Shares in building products maker Boral rose on Wednesday to their highest level in 18 months after the company announced 700 job cuts as part of a company-wide restructure.
Boral will make 700 redundancies from all levels of its business - from executive level down to its manufacturing businesses - a move it expects to save $90 million a year.
New chief executive Mike Kane said it was time "to make some tough decisions" to increase the company's competitiveness in challenging times.
"This is a great company, with a great history and great potential," he said in a statement on Wednesday.
"However, over time, it has become burdened with excessive overhead costs.
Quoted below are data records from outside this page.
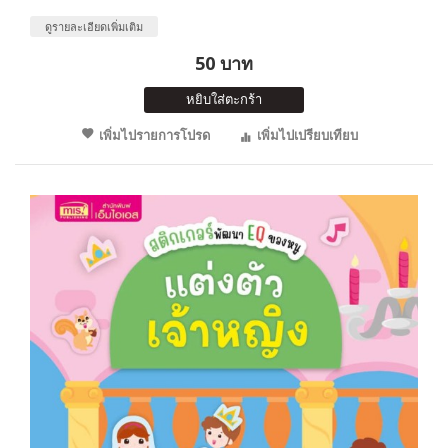
ดูรายละเอียดเพิ่มเติม
50 บาท
หยิบใส่ตะกร้า
เพิ่มไปรายการโปรด
เพิ่มไปเปรียบเทียบ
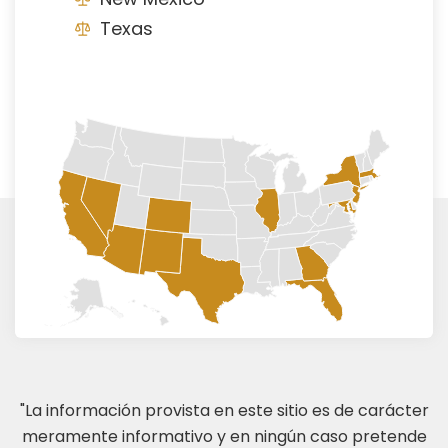
Texas
"La información provista en este sitio es de carácter
meramente informativo y en ningún caso pretende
While this may be less obvious during the good times, it becomes critically exposed when times are tough."
AAP reports Boral shares were up 22 cents, or 5.05 per cent, at $A4.58 at 10.13am AEDT - their highest level since June 2011.
Of the 700 redundancies, AAP reports 200 have already occurred and the remainder are expected to be completed by March.
Other recent moves to outsource production take Boral's total job cuts in the 2012/13 financial year to 1000.
Boral expects redundancies to cost it $A60 million in the 2012/13 financial year.
The company makes building products for homes such as bricks, roof tiles and doors, as well as materials for larger construction projects, such as concrete and stone.
It is under financial pressure due to a prolonged slump in housing construction and delays to major construction projects.
Boral's earnings in its Australian operations in the 2011/12 financial year were down 29 per cent from the previous year.
AAP reports Mr Kane began a 100-day review of Boral soon after his appointment in September 2012. Several senior executives have already been removed.